Denosumab Delays Onset of Metastases in Castration-Resistant Prostate Cancer
Inhibiting the RANKL protein, which is involved in bone metabolism, can delay the onset of the bone metastases in men with castration-resistant prostate cancer.
Inhibiting the RANKL protein, which is involved in bone metabolism, can delay the onset of the bone metastases in men with castration-resistant prostate cancer (CRPC), according to a large international study presented at the European Multidisciplinary Cancer Congress 2011 (ECCO/ESMO/ESTRO).
In this phase III, double-blinded trial, researchers randomized 1432 men with non-metastatic CRPC (PSA value ≥ 8.0 ng/mL and/or PSA doubling time ≤ 10.0 months) to either 120 mg subcutaneous denosumab (Xgeva) or placebo. Men in both groups were also encouraged to take calcium and vitamin D supplements.
The primary endpoint of the study was time to first bone metastasis or death from any cause. The study ran from February 2006 to July 2010. By the end of this time period, more than 660 men had developed bone metastases or had died.
The researchers found a significant prolonged bone metastasis-free survival in the denosumab group as compared with the placebo group (P=0.03). The researchers saw this benefit regardless of subgroup, such as age (< 75 or ≥ 75), ethnicity, or geography (North America, Europe or the rest of the world).
The median bone metastasis-free survival for the denosumab group was 4.2 months compared with the placebo group (29.5 and 25.2 months, respectively).
In addition, the researchers found that the denosumab delayed time to symptomatic bone metastasis (P=0.01).
The adverse events were similar in both the treatment and placebo group, according to researchers. Back pain was the most frequently reported adverse event in the treatment group. Reports of low blood calcium levels and osteonecrosis of the jaw were slightly higher among the treatment group.
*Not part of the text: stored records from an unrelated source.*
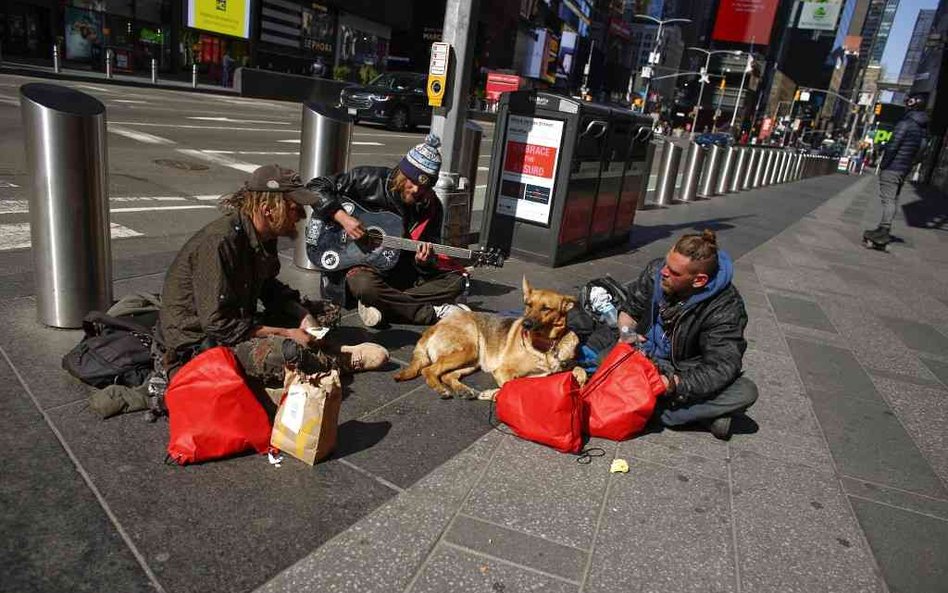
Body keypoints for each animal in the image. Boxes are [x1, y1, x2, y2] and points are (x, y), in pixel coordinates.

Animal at [390, 276, 576, 398]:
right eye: (528, 305)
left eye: (546, 309)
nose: (526, 324)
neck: (544, 345)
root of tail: (434, 327)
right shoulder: (503, 370)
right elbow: (509, 385)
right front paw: (493, 394)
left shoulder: (541, 375)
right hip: (468, 351)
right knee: (428, 370)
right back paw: (441, 389)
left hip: (472, 361)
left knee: (446, 375)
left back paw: (462, 390)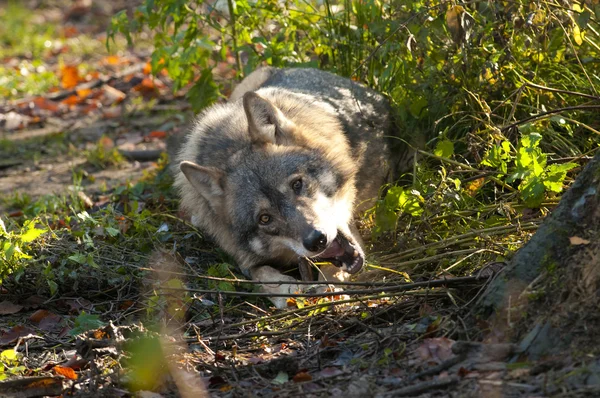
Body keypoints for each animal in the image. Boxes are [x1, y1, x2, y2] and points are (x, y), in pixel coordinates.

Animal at [173, 67, 398, 308]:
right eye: (264, 218)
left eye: (297, 184)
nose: (317, 240)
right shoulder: (244, 258)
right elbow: (261, 274)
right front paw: (288, 291)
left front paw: (330, 290)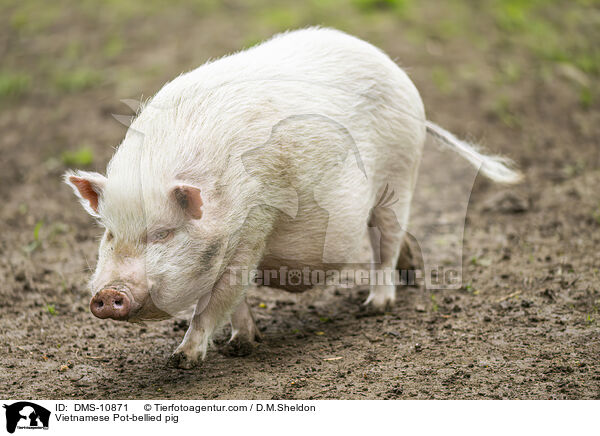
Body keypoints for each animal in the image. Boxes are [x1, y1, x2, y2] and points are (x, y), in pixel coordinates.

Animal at [63, 27, 516, 368]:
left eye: (162, 234)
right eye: (109, 234)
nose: (107, 295)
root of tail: (399, 74)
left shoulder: (255, 226)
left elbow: (219, 298)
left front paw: (182, 360)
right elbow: (236, 300)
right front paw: (243, 345)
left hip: (398, 179)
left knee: (384, 245)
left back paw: (376, 306)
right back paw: (409, 274)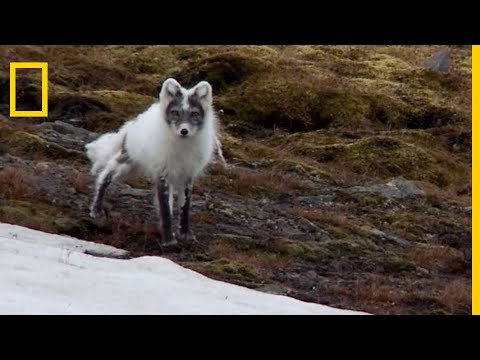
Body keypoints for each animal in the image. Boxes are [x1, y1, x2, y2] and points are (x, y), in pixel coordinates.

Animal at [85, 79, 227, 246]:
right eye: (175, 112)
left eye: (194, 114)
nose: (184, 131)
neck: (182, 147)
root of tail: (133, 123)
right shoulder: (162, 173)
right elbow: (165, 209)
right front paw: (169, 241)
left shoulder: (187, 175)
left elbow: (184, 207)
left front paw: (185, 234)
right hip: (125, 163)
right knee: (104, 176)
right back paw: (96, 210)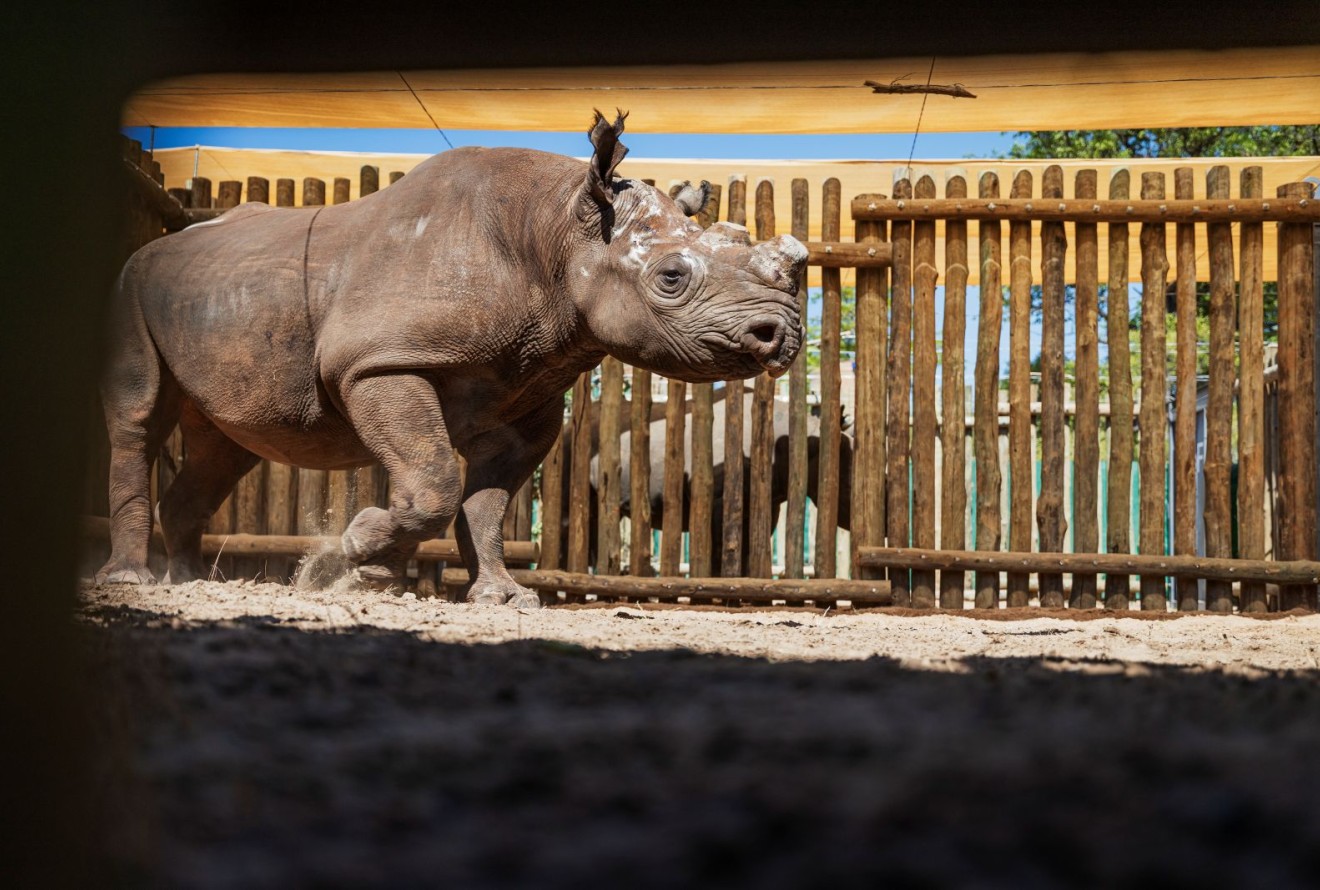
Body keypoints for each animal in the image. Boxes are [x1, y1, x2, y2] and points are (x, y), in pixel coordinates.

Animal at [95, 111, 807, 607]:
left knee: (226, 446)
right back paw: (134, 581)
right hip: (131, 284)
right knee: (140, 419)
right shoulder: (380, 361)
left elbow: (486, 503)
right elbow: (435, 478)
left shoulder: (529, 395)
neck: (557, 229)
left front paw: (497, 596)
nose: (782, 334)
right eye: (670, 279)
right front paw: (355, 554)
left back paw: (187, 581)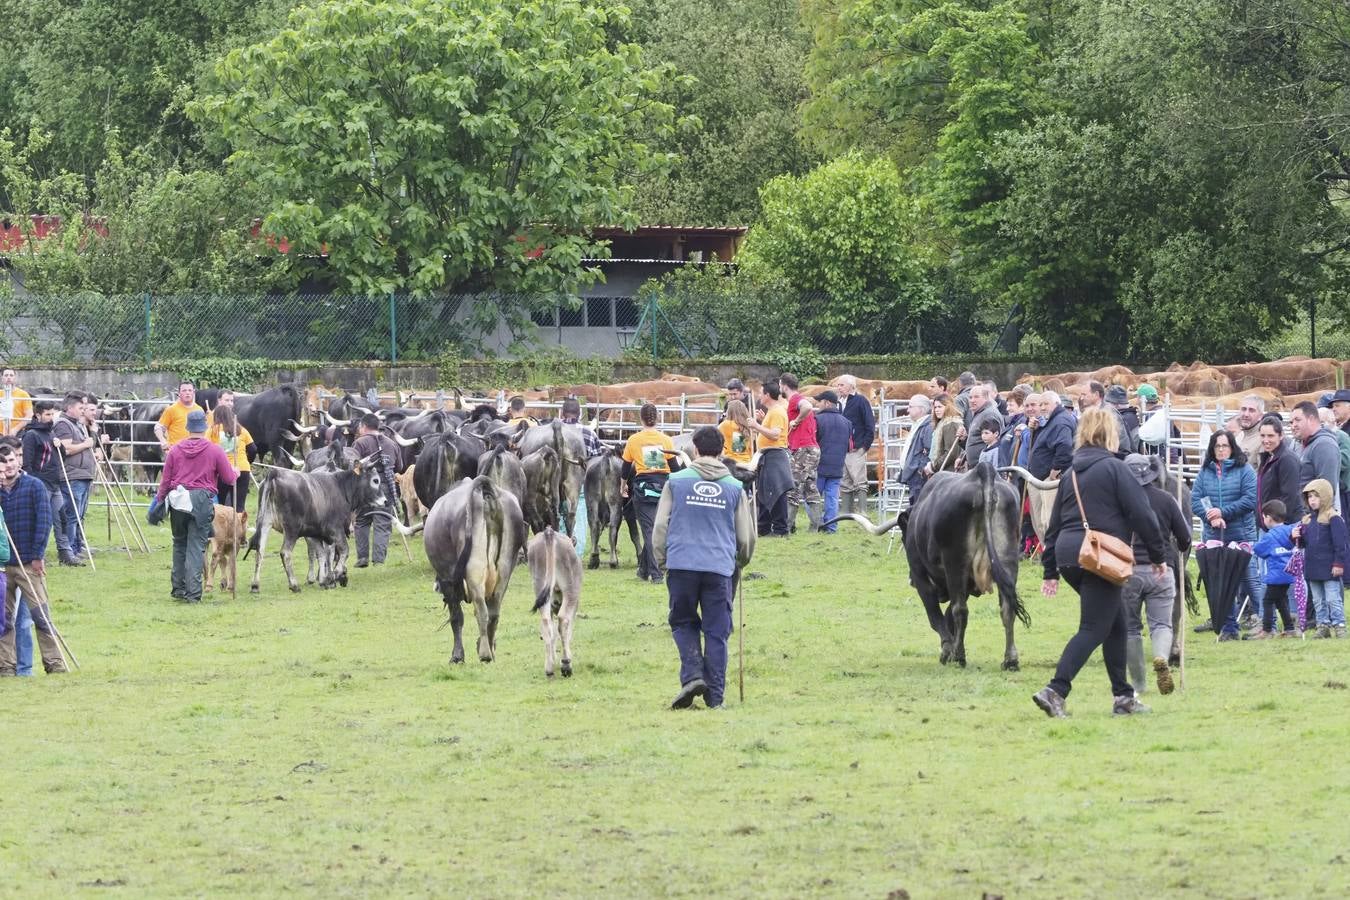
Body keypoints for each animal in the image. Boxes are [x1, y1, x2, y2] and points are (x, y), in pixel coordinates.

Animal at [245, 458, 391, 599]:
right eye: (375, 480)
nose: (385, 501)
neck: (341, 488)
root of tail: (275, 473)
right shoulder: (336, 529)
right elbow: (343, 551)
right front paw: (334, 575)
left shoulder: (314, 534)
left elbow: (322, 554)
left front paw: (324, 580)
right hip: (292, 529)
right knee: (285, 552)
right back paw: (294, 585)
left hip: (264, 523)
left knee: (260, 551)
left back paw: (255, 586)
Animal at [421, 477, 526, 661]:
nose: (436, 586)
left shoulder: (448, 580)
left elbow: (456, 618)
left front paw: (457, 656)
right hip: (504, 572)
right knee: (493, 614)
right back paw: (490, 649)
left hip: (474, 572)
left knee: (481, 611)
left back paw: (484, 653)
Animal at [523, 528, 583, 674]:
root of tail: (549, 532)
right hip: (571, 589)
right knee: (563, 619)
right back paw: (566, 664)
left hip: (540, 584)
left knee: (546, 621)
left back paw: (549, 668)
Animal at [826, 464, 1026, 669]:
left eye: (903, 537)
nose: (910, 581)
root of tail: (984, 470)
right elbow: (946, 616)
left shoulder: (920, 575)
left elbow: (935, 615)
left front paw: (947, 651)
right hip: (1007, 562)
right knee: (1007, 608)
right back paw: (1010, 660)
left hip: (955, 564)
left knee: (960, 610)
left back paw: (959, 656)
The human monoclonal antibody, denosumab, works by inhibiting the RANKL protein, a key mediator in the formation of osteoclasts, cells involved in bone resorption. Suppressing this osteoclast activity may inhibit the release of growth factors that lead to metastasis, therefore, delaying its onset.
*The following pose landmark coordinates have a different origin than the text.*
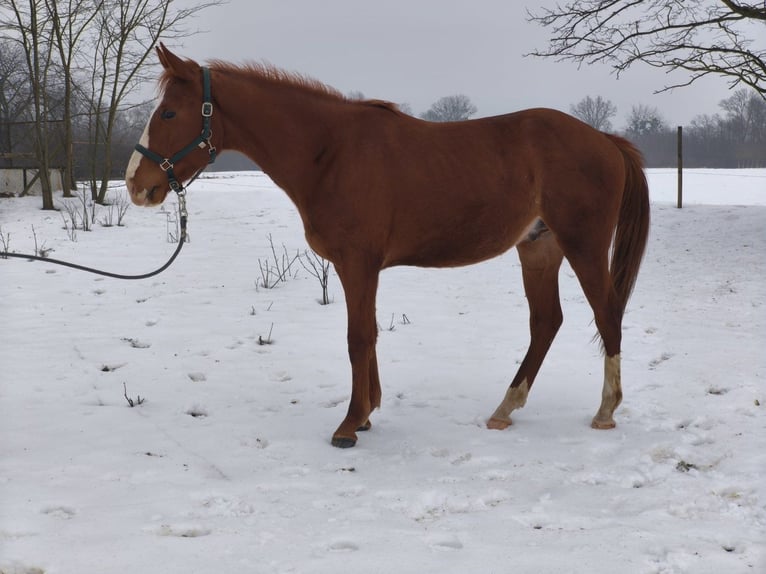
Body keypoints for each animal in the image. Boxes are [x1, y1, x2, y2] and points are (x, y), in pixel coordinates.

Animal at [126, 44, 650, 448]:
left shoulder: (357, 263)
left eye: (169, 112)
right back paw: (506, 408)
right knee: (546, 322)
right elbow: (371, 333)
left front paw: (349, 424)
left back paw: (605, 412)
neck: (329, 152)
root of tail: (604, 139)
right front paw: (368, 413)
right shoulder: (362, 267)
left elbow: (358, 337)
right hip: (539, 248)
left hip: (582, 245)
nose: (136, 184)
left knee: (607, 314)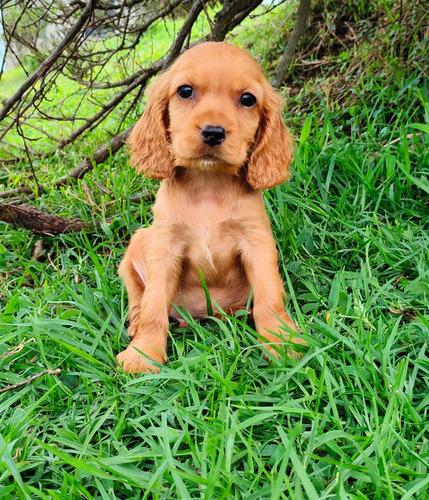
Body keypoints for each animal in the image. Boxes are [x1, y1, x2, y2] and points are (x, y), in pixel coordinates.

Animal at [117, 42, 302, 372]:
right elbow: (153, 304)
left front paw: (281, 341)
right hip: (138, 242)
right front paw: (144, 353)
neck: (208, 187)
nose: (213, 132)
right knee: (138, 297)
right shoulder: (164, 247)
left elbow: (270, 296)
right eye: (185, 91)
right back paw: (136, 324)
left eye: (247, 99)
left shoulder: (257, 241)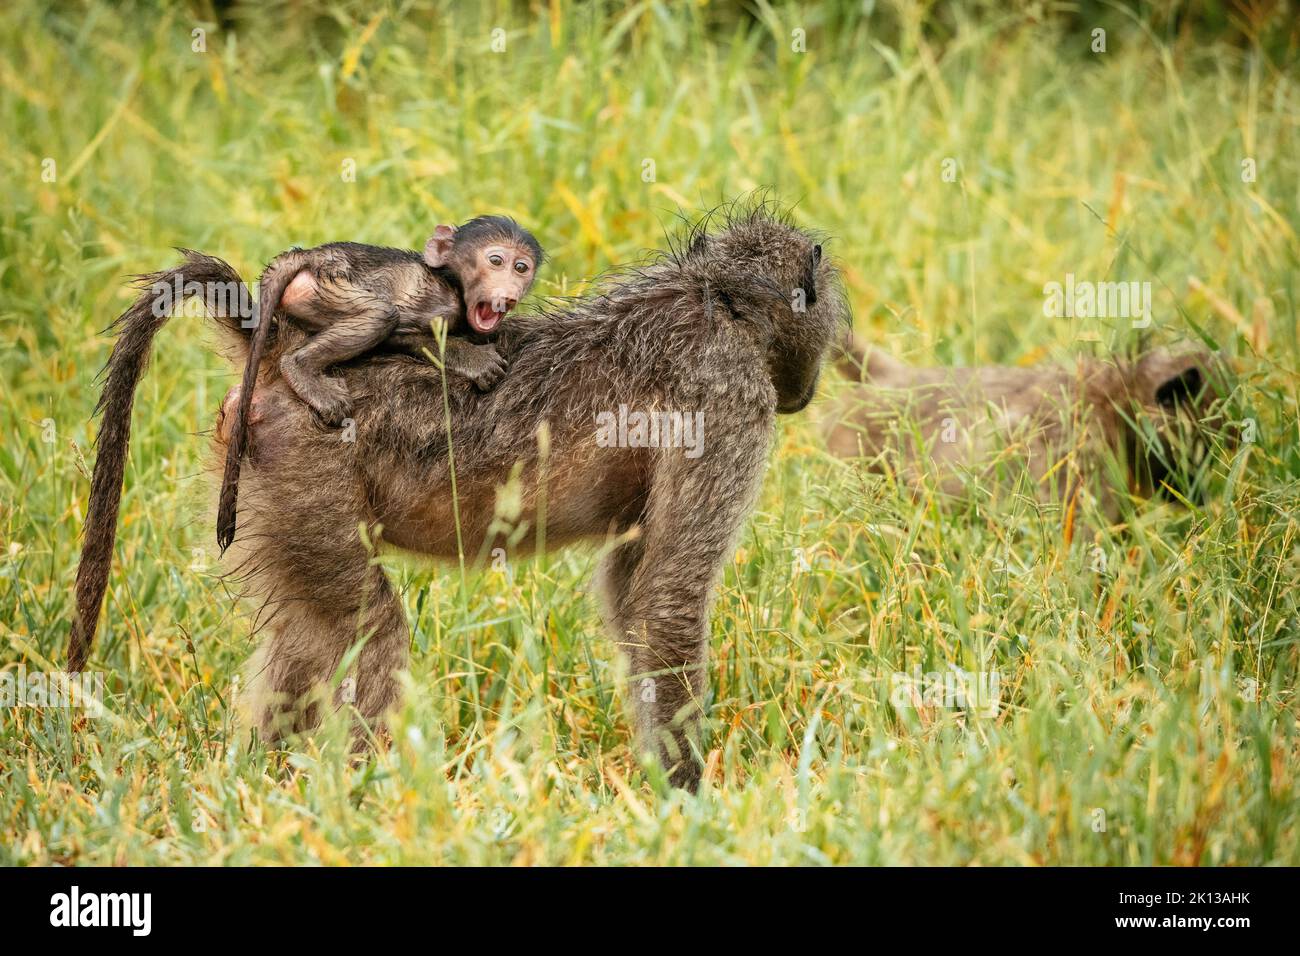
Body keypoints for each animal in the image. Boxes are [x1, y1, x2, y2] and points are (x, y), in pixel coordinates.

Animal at [216, 215, 544, 552]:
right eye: (496, 261)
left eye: (521, 267)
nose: (509, 286)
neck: (451, 281)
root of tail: (307, 255)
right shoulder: (435, 302)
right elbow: (404, 333)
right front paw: (475, 360)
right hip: (329, 287)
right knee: (381, 315)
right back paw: (300, 368)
The primary tumors of up to 90% of men with CRPC will metastasize to the bone, according to Professor Stéphane Oudard, head of the oncology department at the Georges Pompidou Hospital in Paris, who lead the study. When this occurs, the risk of death is almost five times greater for these men than for men without bone metastases, according to the researchers.
Patients with metastatic disease face critical complications, such as pain, fractures, and spinal cord compression, which can profoundly affect a patient’s quality of life.